To bridge algorithms and neural networks, we propose a framework, algorithmic alignment, which connects neural networks with algorithms in a novel manner and advances our understanding of how these two fields can work together to solve complex reasoning tasks. Intuitively, the algorithmic alignment framework evaluates how well a neural network's computation structure aligns with the algorithmic structure in a reasoning process. Utilizing algorithmic alignment, we are able to understand the limitations of machine learning models in the context of reasoning (e.g., generalization, extrapolation, and robustness) and know where to make improvements.

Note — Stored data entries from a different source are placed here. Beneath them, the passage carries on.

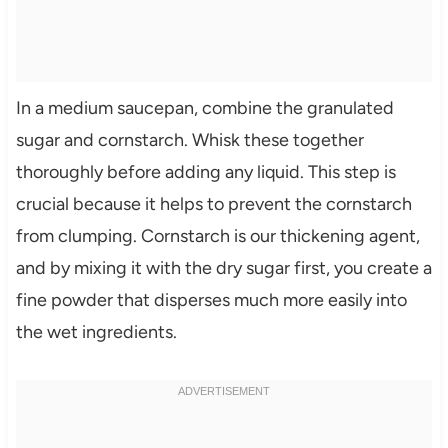
In a medium saucepan, combine the granulated
sugar and cornstarch. Whisk these together
thoroughly before adding any liquid. This step is
crucial because it helps to prevent the cornstarch
from clumping. Cornstarch is our thickening agent,
and by mixing it with the dry sugar first, you create a
fine powder that disperses much more easily into
the wet ingredients.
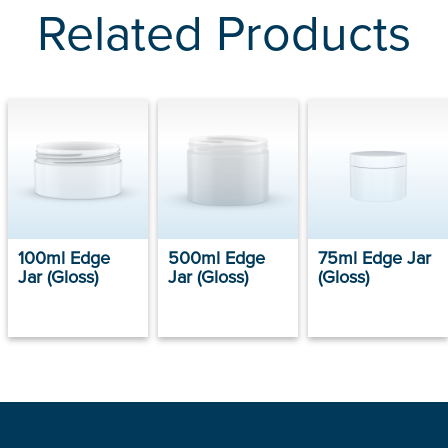
Related Products
100ml Edge
500ml Edge
75ml Edge Jar
Jar (Gloss)
Jar (Gloss)
(Gloss)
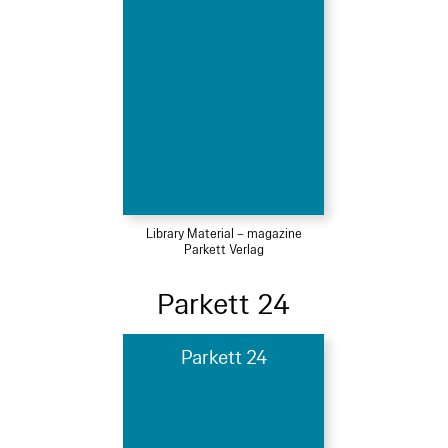
Library Material – magazine
Parkett Verlag
Parkett 24
Parkett 24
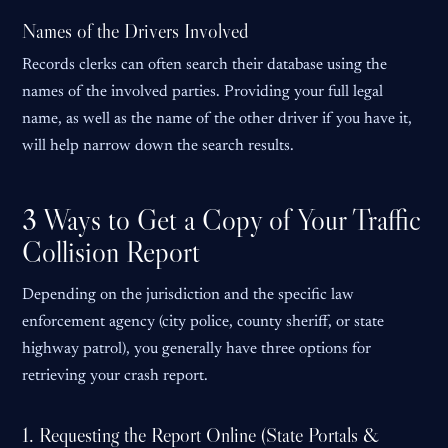
Names of the Drivers Involved
Records clerks can often search their database using the
names of the involved parties. Providing your full legal
name, as well as the name of the other driver if you have it,
will help narrow down the search results.
3 Ways to Get a Copy of Your Traffic
Collision Report
Depending on the jurisdiction and the specific law
enforcement agency (city police, county sheriff, or state
highway patrol), you generally have three options for
retrieving your crash report.
1. Requesting the Report Online (State Portals &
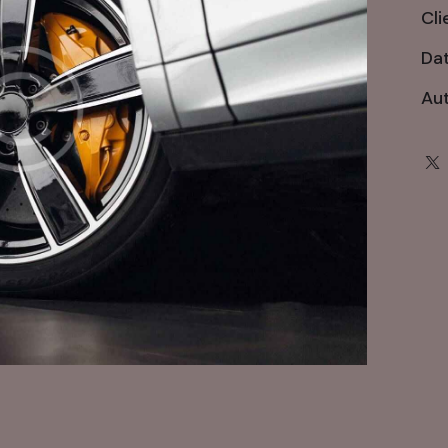
Cli
Da
Au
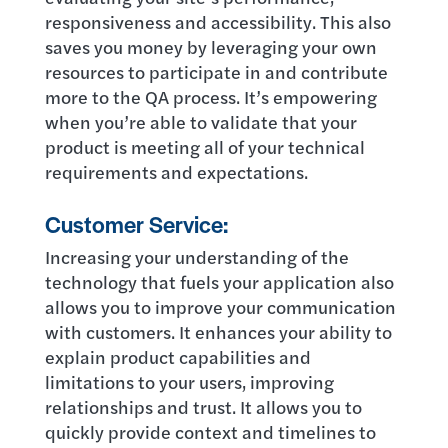
responsiveness and accessibility. This also
saves you money by leveraging your own
resources to participate in and contribute
more to the QA process. It’s empowering
when you’re able to validate that your
product is meeting all of your technical
requirements and expectations.
Customer Service:
Increasing your understanding of the
technology that fuels your application also
allows you to improve your communication
with customers. It enhances your ability to
explain product capabilities and
limitations to your users, improving
relationships and trust. It allows you to
quickly provide context and timelines to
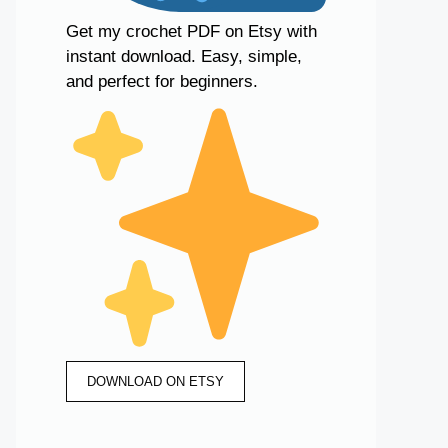
Get my crochet PDF on Etsy with
instant download. Easy, simple,
and perfect for beginners.
DOWNLOAD ON ETSY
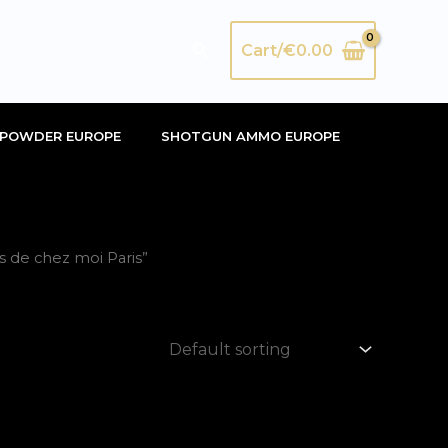
Search
Cart/
€
0.00
POWDER EUROPE
SHOTGUN AMMO EUROPE
 de chez moi Paris”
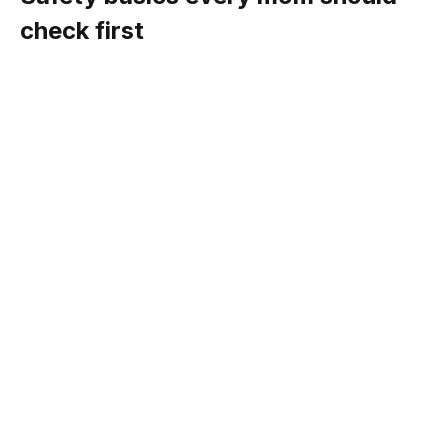
check first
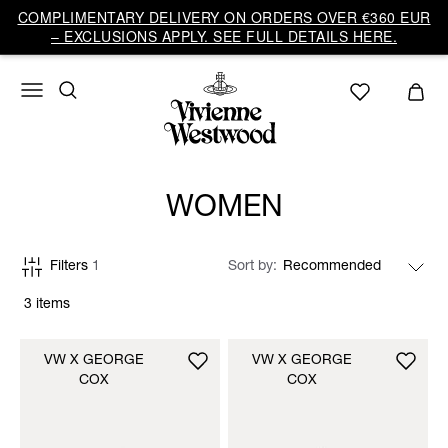
COMPLIMENTARY DELIVERY ON ORDERS OVER €360 EUR
– EXCLUSIONS APPLY. SEE FULL DETAILS HERE.
WOMEN
Filters
1
Sort by
3 items
VW X GEORGE
VW X GEORGE
COX
COX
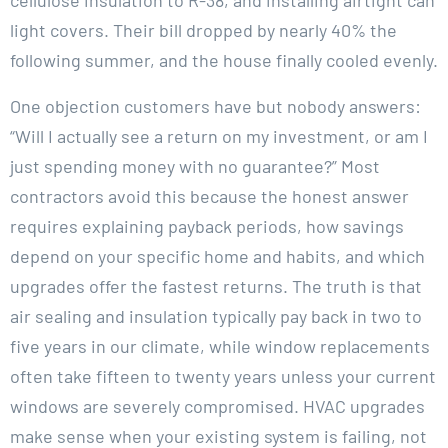
light covers. Their bill dropped by nearly 40% the
following summer, and the house finally cooled evenly.
One objection customers have but nobody answers:
“Will I actually see a return on my investment, or am I
just spending money with no guarantee?” Most
contractors avoid this because the honest answer
requires explaining payback periods, how savings
depend on your specific home and habits, and which
upgrades offer the fastest returns. The truth is that
air sealing and insulation typically pay back in two to
five years in our climate, while window replacements
often take fifteen to twenty years unless your current
windows are severely compromised. HVAC upgrades
make sense when your existing system is failing, not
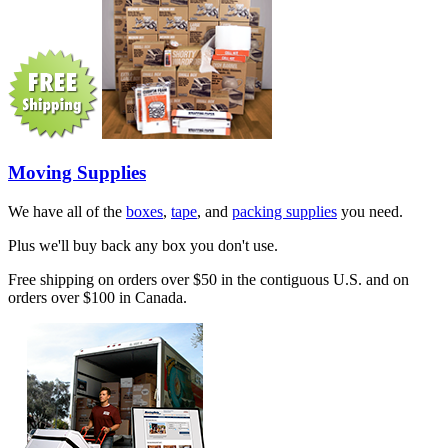
Moving Supplies
We have all of the
boxes
,
tape
, and
packing supplies
you need.
Plus we'll buy back any box you don't use.
Free shipping on orders over $50 in the contiguous U.S. and on
orders over $100 in Canada.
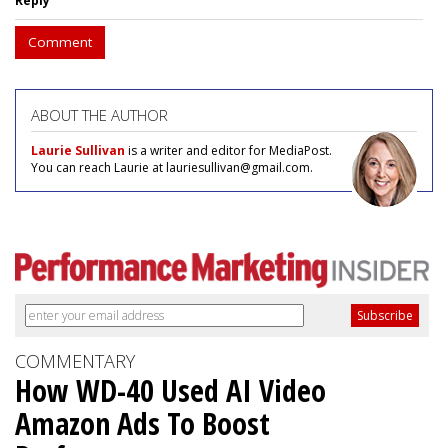
Reply
Comment
ABOUT THE AUTHOR
Laurie Sullivan
is a writer and editor for MediaPost.
You can reach Laurie at lauriesullivan@gmail.com.
COMMENTARY
How WD-40 Used AI Video
Amazon Ads To Boost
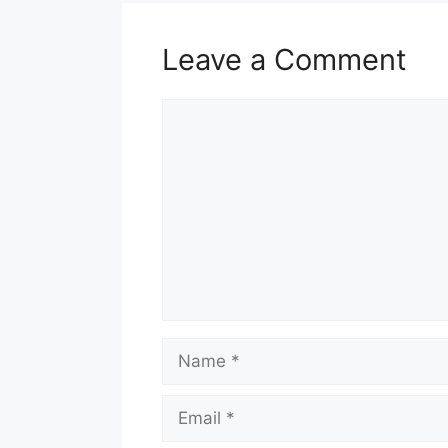
Leave a Comment
Comment
Name
Email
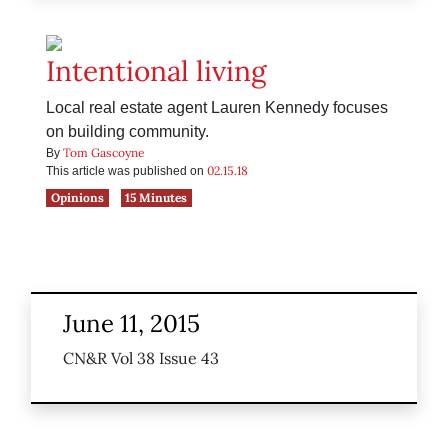
Intentional living
Local real estate agent Lauren Kennedy focuses
on building community.
Tom Gascoyne
By
02.15.18
This article was published on
Opinions
15 Minutes
June 11, 2015
CN&R Vol 38 Issue 43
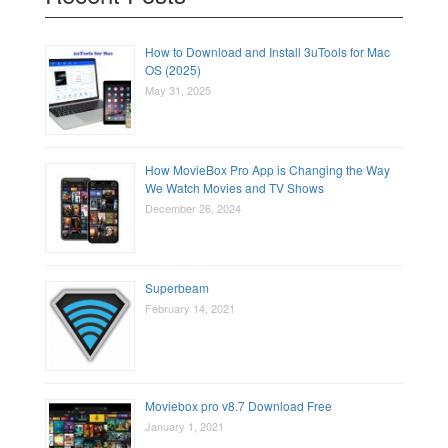
How to Download and Install 3uTools for Mac
OS (2025)
May 31, 2025
How MovieBox Pro App is Changing the Way
We Watch Movies and TV Shows
December 26, 2024
Superbeam
February 14, 2021
Moviebox pro v8.7 Download Free
January 1, 2021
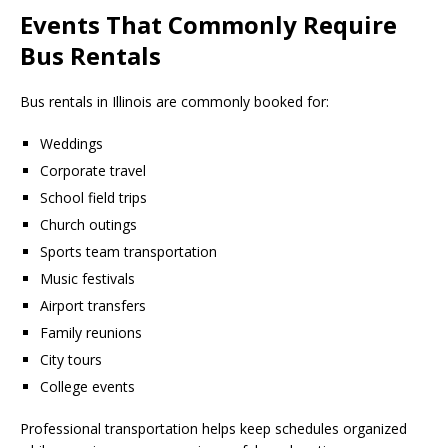
Events That Commonly Require
Bus Rentals
Bus rentals in Illinois are commonly booked for:
Weddings
Corporate travel
School field trips
Church outings
Sports team transportation
Music festivals
Airport transfers
Family reunions
City tours
College events
Professional transportation helps keep schedules organized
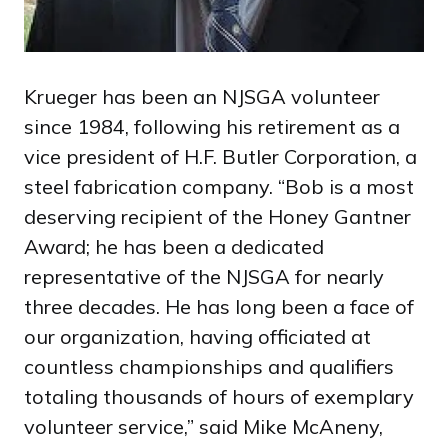
Krueger has been an NJSGA volunteer
since 1984, following his retirement as a
vice president of H.F. Butler Corporation, a
steel fabrication company. “Bob is a most
deserving recipient of the Honey Gantner
Award; he has been a dedicated
representative of the NJSGA for nearly
three decades. He has long been a face of
our organization, having officiated at
countless championships and qualifiers
totaling thousands of hours of exemplary
volunteer service,” said Mike McAneny,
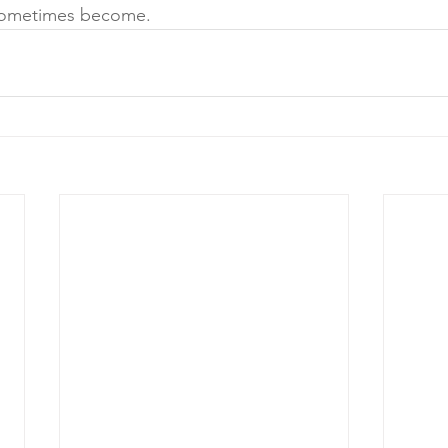
 sometimes become.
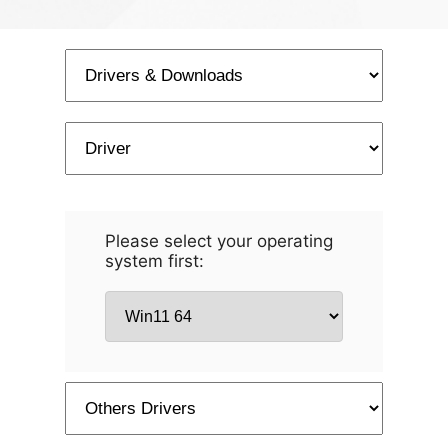
Please select your operating
system first:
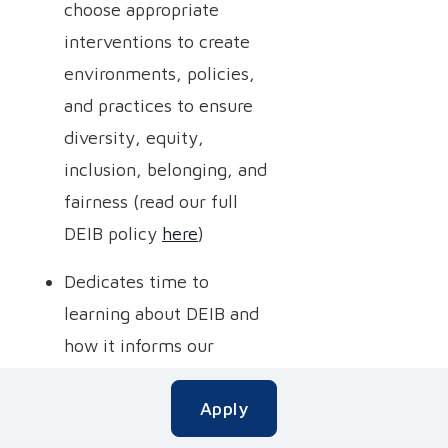
choose appropriate
interventions to create
environments, policies,
and practices to ensure
diversity, equity,
inclusion, belonging, and
fairness (read our full
DEIB policy
here
)
Dedicates time to
learning about DEIB and
how it informs our
mission to embrace,
Apply
integrate, and adapt to
different cultural styles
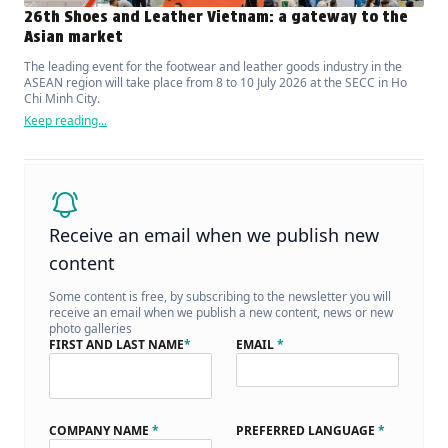
26th Shoes and Leather Vietnam: a gateway to the
Asian market
The leading event for the footwear and leather goods industry in the
ASEAN region will take place from 8 to 10 July 2026 at the SECC in Ho
Chi Minh City.
Keep reading...
Receive an email when we publish new
content
Some content is free, by subscribing to the newsletter you will
receive an email when we publish a new content, news or new
photo galleries
FIRST AND LAST NAME
*
EMAIL
*
COMPANY NAME
*
PREFERRED LANGUAGE
*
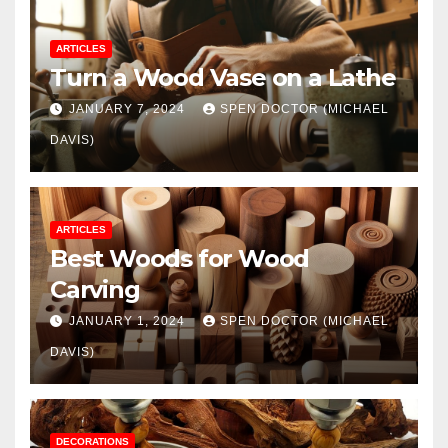
ARTICLES
Turn a Wood Vase on a Lathe
JANUARY 7, 2024
SPEN DOCTOR (MICHAEL
DAVIS)
ARTICLES
Best Woods for Wood
Carving
JANUARY 1, 2024
SPEN DOCTOR (MICHAEL
DAVIS)
DECORATIONS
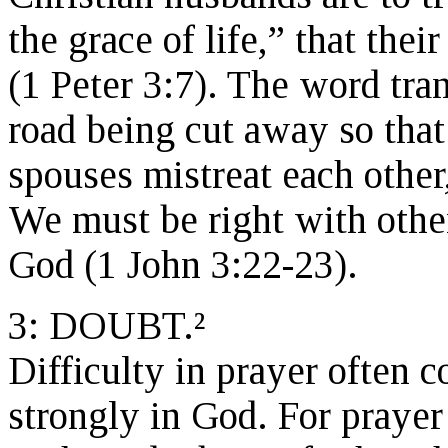
the grace of life,” that the
(1 Peter 3:7). The word tra
road being cut away so that 
spouses mistreat each other,
We must be right with othe
God (1 John 3:22-23).
3: DOUBT.²
Difficulty in prayer often 
strongly in God. For prayer t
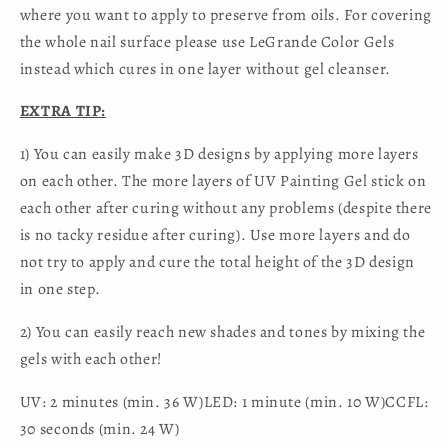
where you want to apply to preserve from oils. For covering
the whole nail surface please use LeGrande Color Gels
instead which cures in one layer without gel cleanser.
EXTRA TIP:
1) You can easily make 3D designs by applying more layers
on each other. The more layers of UV Painting Gel stick on
each other after curing without any problems (despite there
is no tacky residue after curing). Use more layers and do
not try to apply and cure the total height of the 3D design
in one step.
2) You can easily reach new shades and tones by mixing the
gels with each other!
UV: 2 minutes (min. 36 W)LED: 1 minute (min. 10 W)CCFL:
30 seconds (min. 24 W)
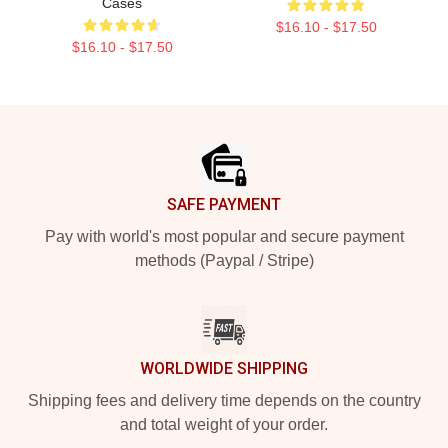
Cases
$16.10 - $17.50
$16.10 - $17.50
Footer
SAFE PAYMENT
Pay with world's most popular and secure payment
methods (Paypal / Stripe)
WORLDWIDE SHIPPING
Shipping fees and delivery time depends on the country
and total weight of your order.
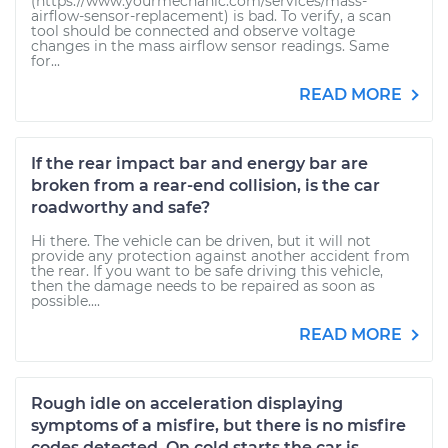
(https://www.yourmechanic.com/services/mass-
airflow-sensor-replacement) is bad. To verify, a scan
tool should be connected and observe voltage
changes in the mass airflow sensor readings. Same
for...
READ MORE
If the rear impact bar and energy bar are
broken from a rear-end collision, is the car
roadworthy and safe?
Hi there. The vehicle can be driven, but it will not
provide any protection against another accident from
the rear. If you want to be safe driving this vehicle,
then the damage needs to be repaired as soon as
possible....
READ MORE
Rough idle on acceleration displaying
symptoms of a misfire, but there is no misfire
codes detected. On cold starts the car is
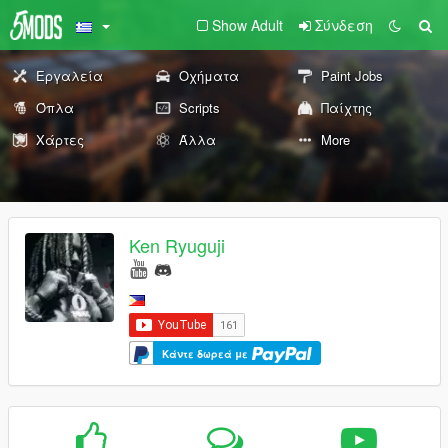
Show Adult
Σύνδεση
Εργαλεία
Οχήματα
Paint Jobs
Όπλα
Scripts
Παίχτης
Χάρτες
Άλλα
More
Ken Ryuguji
Κάντε δωρεά με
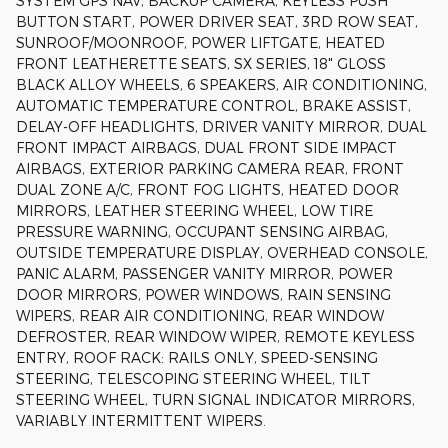
SYSTEM GPS NAV, BACKUP CAMERA, KEYLESS PUSH
BUTTON START, POWER DRIVER SEAT, 3RD ROW SEAT,
SUNROOF/MOONROOF, POWER LIFTGATE, HEATED
FRONT LEATHERETTE SEATS, SX SERIES, 18" GLOSS
BLACK ALLOY WHEELS, 6 SPEAKERS, AIR CONDITIONING,
AUTOMATIC TEMPERATURE CONTROL, BRAKE ASSIST,
DELAY-OFF HEADLIGHTS, DRIVER VANITY MIRROR, DUAL
FRONT IMPACT AIRBAGS, DUAL FRONT SIDE IMPACT
AIRBAGS, EXTERIOR PARKING CAMERA REAR, FRONT
DUAL ZONE A/C, FRONT FOG LIGHTS, HEATED DOOR
MIRRORS, LEATHER STEERING WHEEL, LOW TIRE
PRESSURE WARNING, OCCUPANT SENSING AIRBAG,
OUTSIDE TEMPERATURE DISPLAY, OVERHEAD CONSOLE,
PANIC ALARM, PASSENGER VANITY MIRROR, POWER
DOOR MIRRORS, POWER WINDOWS, RAIN SENSING
WIPERS, REAR AIR CONDITIONING, REAR WINDOW
DEFROSTER, REAR WINDOW WIPER, REMOTE KEYLESS
ENTRY, ROOF RACK: RAILS ONLY, SPEED-SENSING
STEERING, TELESCOPING STEERING WHEEL, TILT
STEERING WHEEL, TURN SIGNAL INDICATOR MIRRORS,
VARIABLY INTERMITTENT WIPERS.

Beyond this framework, we also investigate how to make better sequential decisions, during which we introduce a class of efficient approaches --- hindsight learning --- which allows us to leverage the knowledge inside existing human-designed algorithms to make better sequential decisions under uncertainty.
 
Examining Committee

Chair:

Dr. John Dickerson

Dean's Representative:

Dr. Mark Fuge

Members:

Dr. Jimmy Ba

 

Dr. Jia-Bin Huang

 

Dr. Petar Veličković

 

Dr. Tianyi Zhou

Bio

Jingling is a Ph.D. student in Computer Science at the University of Maryland, College Park, where she is fortunate to be advised by Prof. John Dickerson. Before that, she obtained her Bachelor’s degree in Computer Science and Mathematics from Bryn Mawr College. Her research focuses on understanding and enriching the reasoning capabilities of current deep learning models. She believes that having the ability to reason is an important and necessary milestone to achieving general intelligence.